The total number of verified human cases since the 2003 outbreak began is 391, of whom 247 died. After peaking in 2006 at 115 human cases with 79 deaths, human infections dropped to 40 in 2008, with 30 deaths, according to a World Health Organization update in mid-December.
Most of the human cases were traced to direct contact with poultry, especially in Southeast Asia where many people have backyard flocks and few wear gloves or masks while handling them. The few suspected human-to-human transmissions occurred in those who were closely involved in caring for an infected relative.
But as long as the virus continues to circulate, the threat that it could mutate to pass more easily among humans remains, according to the U.N. report.

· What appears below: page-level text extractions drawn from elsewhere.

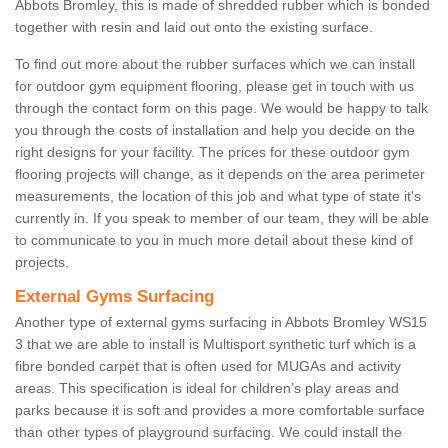
Abbots Bromley, this is made of shredded rubber which is bonded
together with resin and laid out onto the existing surface.
To find out more about the rubber surfaces which we can install
for outdoor gym equipment flooring, please get in touch with us
through the contact form on this page. We would be happy to talk
you through the costs of installation and help you decide on the
right designs for your facility. The prices for these outdoor gym
flooring projects will change, as it depends on the area perimeter
measurements, the location of this job and what type of state it's
currently in. If you speak to member of our team, they will be able
to communicate to you in much more detail about these kind of
projects.
External Gyms Surfacing
Another type of external gyms surfacing in Abbots Bromley WS15
3 that we are able to install is Multisport synthetic turf which is a
fibre bonded carpet that is often used for MUGAs and activity
areas. This specification is ideal for children’s play areas and
parks because it is soft and provides a more comfortable surface
than other types of playground surfacing. We could install the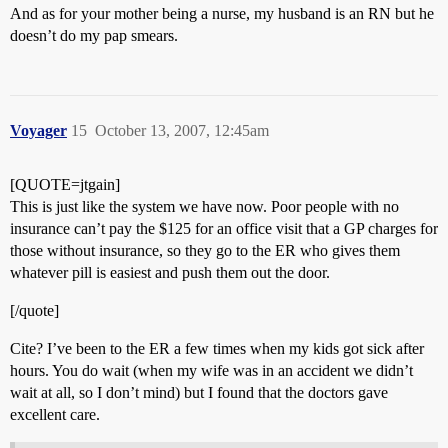
And as for your mother being a nurse, my husband is an RN but he
doesn’t do my pap smears.
Voyager
15
October 13, 2007, 12:45am
[QUOTE=jtgain]
This is just like the system we have now. Poor people with no
insurance can’t pay the $125 for an office visit that a GP charges for
those without insurance, so they go to the ER who gives them
whatever pill is easiest and push them out the door.
[/quote]
Cite? I’ve been to the ER a few times when my kids got sick after
hours. You do wait (when my wife was in an accident we didn’t
wait at all, so I don’t mind) but I found that the doctors gave
excellent care.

The Hong Kong poultry outbreak last month is significant because the government thought it had stamped out H5N1 in the Chinese territory after an outbreak in 2003. Since then, Hong Kong has vaccinated poultry against the virus and strictly regulated farm sanitation.
The government ordered the slaughter of 80,000 fowl at two large farms after the latest outbreak killed 60 chickens at one of the farms. Investigators are looking for the source of the infection and testing the effectiveness of the vaccine used since 2003 to inoculate chickens, geese and ducks against H5N1.
Hong Kong uses a vaccine that protects poultry against several flu subtypes. But some scientists believe that the H5N1 virus may have mutated to break through the vaccine. Flu viruses change constantly, which is why human vaccines for seasonal flu are modified every year, said Scott P. Layne, a professor of epidemiology and environmental health sciences at UCLA.
Mainland China is using a newer poultry vaccine developed specifically for H5N1. But vaccination programs there and in Vietnam have not eliminated outbreaks.
The vaccine itself could be the problem, said Robert Webster, a virologist and avian flu expert at St. Jude Children's Research Hospital in Memphis, Tenn.
Vaccines should be used only in areas where the virus is out of control, and then only temporarily, he said. That is because routinely administering the vaccine encourages the evolution to resistant strains.
Some countries have managed to stop the virus by culling infected poultry flocks. Japan, South Korea and Malaysia are considered to be free of H5N1, according to the World Health Organization.
But the virus appears to be entrenched in Indonesia, parts of China, Vietnam, Egypt and other countries where backyard flocks are more difficult to regulate than commercial chicken farms, according to the United Nations' Food and Agriculture Organization.
Though bird flu viruses are common, highly pathological ones such as the 1918 virus and H5N1 -- which has been lethal to 100% of chickens infected and 63% of humans known to be infected -- are rare.
Scientists have little experience with which to gauge how H5N1 will evolve.
But, Webster said, "We still have to treat this as a potentially very, very dangerous virus."